To produce a fruit body, areas of hyphae start to converge (rather than diverging as they would normally do). They bunch together and the cells begin to differentiate as they prepare to become something new. Amazingly, by the time the fruit body is less than 1mm long – a fraction of the size of a mature specimen – all of the main component parts of the mushroom, such as the stem and cap, are already formed and in place.
The structure and form of a plant, animal or fungus does not develop all at once. Cell differentiation takes place in stages, with each previous differentiation determining the next, as the cells follow certain morphogenetic pathways. Chemical signals – hormones, growth factors, morphogens – within the organism tell the cells what to do, where, and how much, in order to form specific tissues.

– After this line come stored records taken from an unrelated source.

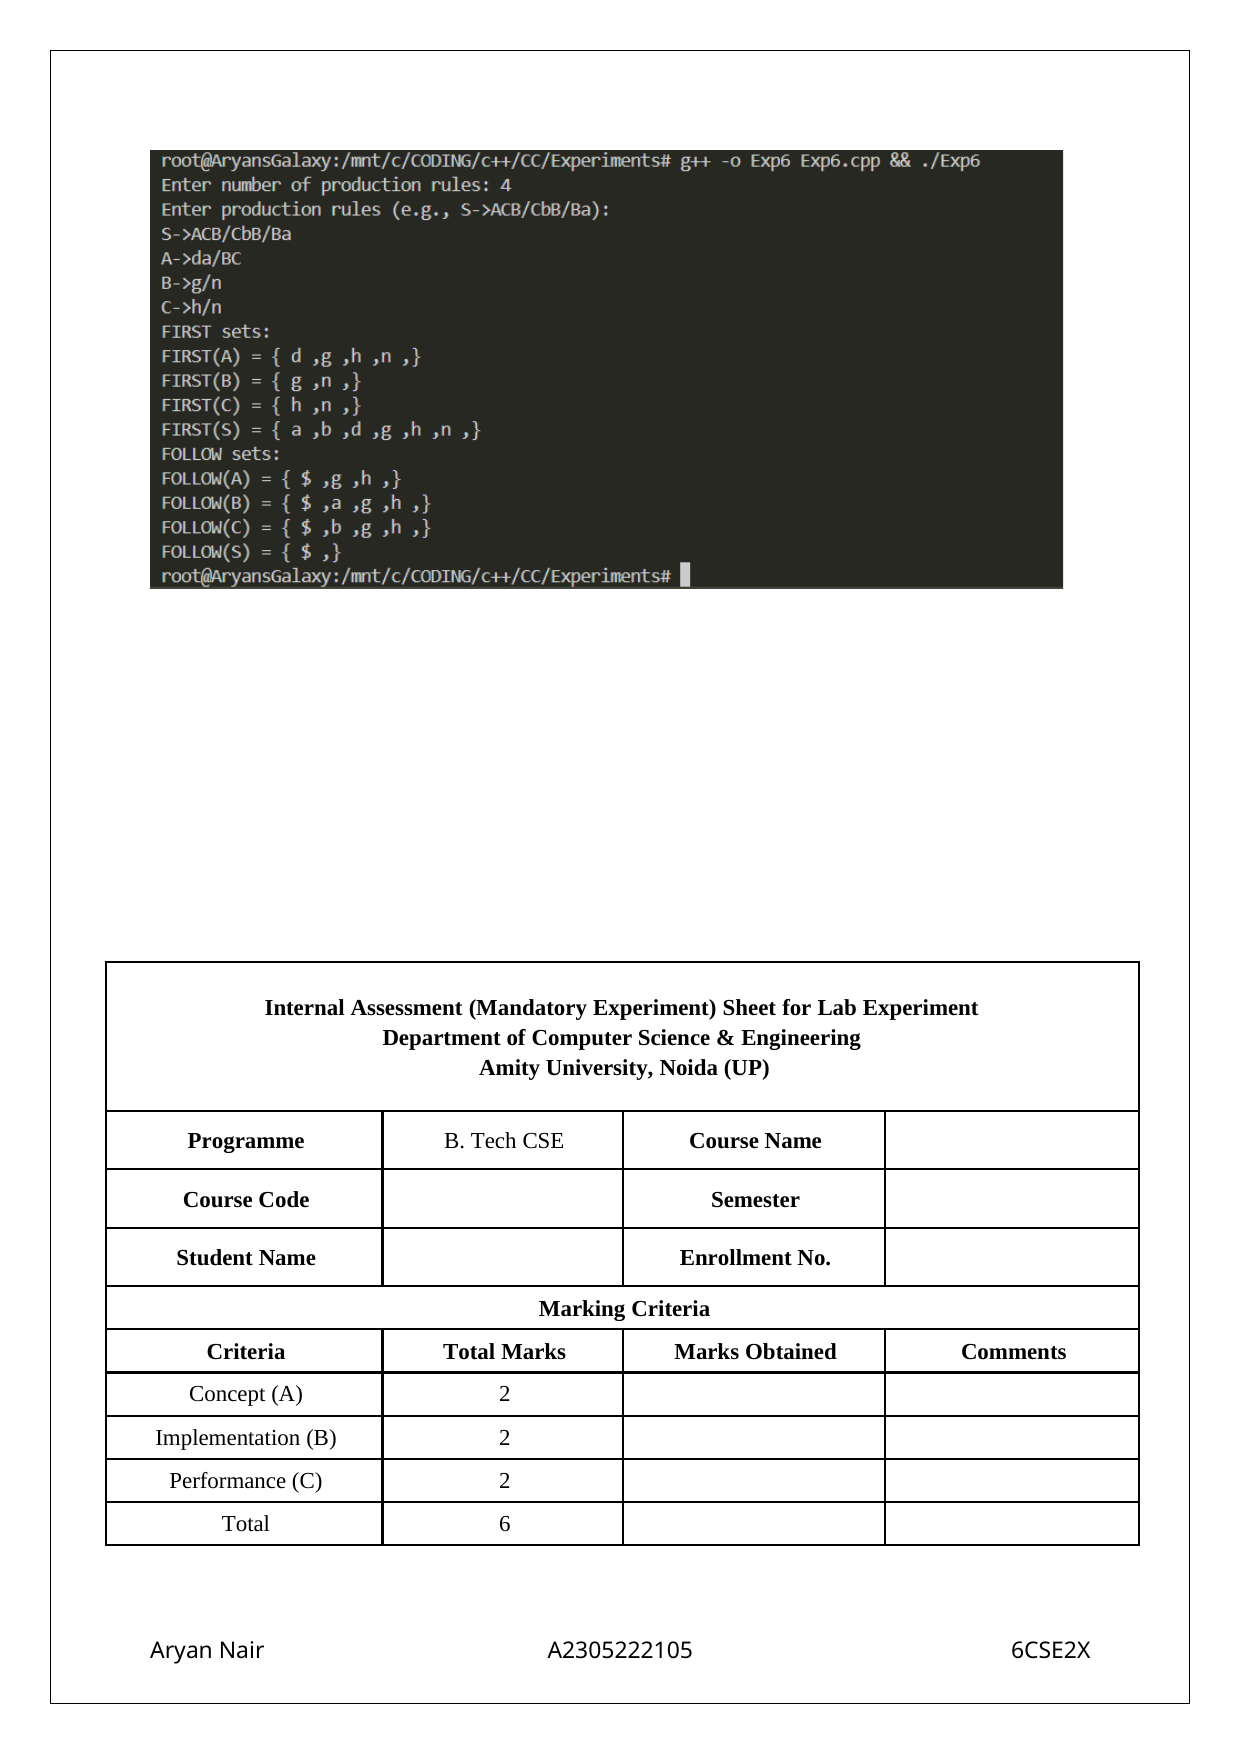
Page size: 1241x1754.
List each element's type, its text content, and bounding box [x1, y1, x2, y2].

table_cell [886, 1112, 1138, 1168]
table_cell 6 [384, 1503, 622, 1544]
table_cell Course Name [624, 1112, 884, 1168]
table_header Internal Assessment (Mandatory Experiment) Sheet for Lab Experiment Department of Computer Science & Engineering Amity University, Noida (UP) [107, 963, 1138, 1110]
table_cell [624, 1503, 884, 1544]
table_cell [886, 1460, 1138, 1501]
table_cell Criteria [107, 1330, 381, 1371]
table_cell [624, 1460, 884, 1501]
table_cell Semester [624, 1170, 884, 1227]
table_cell Comments [886, 1330, 1138, 1371]
table_cell [886, 1503, 1138, 1544]
table_cell Total [107, 1503, 381, 1544]
table_cell Concept (A) [107, 1374, 381, 1414]
table_cell [886, 1374, 1138, 1414]
picture [150, 150, 1064, 589]
table_cell [624, 1417, 884, 1458]
table_cell Total Marks [384, 1330, 622, 1371]
table_cell B. Tech CSE [384, 1112, 622, 1168]
table_cell 2 [384, 1417, 622, 1458]
table_cell [886, 1229, 1138, 1285]
table_cell Marking Criteria [107, 1287, 1138, 1328]
table_cell [384, 1170, 622, 1227]
table_cell Enrollment No. [624, 1229, 884, 1285]
table_cell 2 [384, 1374, 622, 1414]
table_cell 2 [384, 1460, 622, 1501]
table_cell Implementation (B) [107, 1417, 381, 1458]
table_cell Programme [107, 1112, 381, 1168]
table_cell [886, 1170, 1138, 1227]
table_cell Marks Obtained [624, 1330, 884, 1371]
table_cell [384, 1229, 622, 1285]
table_cell Performance (C) [107, 1460, 381, 1501]
table_cell [624, 1374, 884, 1414]
table_cell Student Name [107, 1229, 381, 1285]
table_cell [886, 1417, 1138, 1458]
table_cell Course Code [107, 1170, 381, 1227]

What is most surprising, is that once the fruit body is a ‘mushroom’ or ‘toadstool’ that we would recognise as such, its incredibly rapid growth to maturity is not down to cell proliferation, as it would be in a plant or animal. The cells actually inflate, allowing much faster growth. I’ve spent all evening reading, trying to find out what they inflate with. Air? Water, as suggested by one site (not a scientific one)? There is mind bending scientific detail about every other stage of the process, then they just say “the hyphae inflate”. Aaarrghh!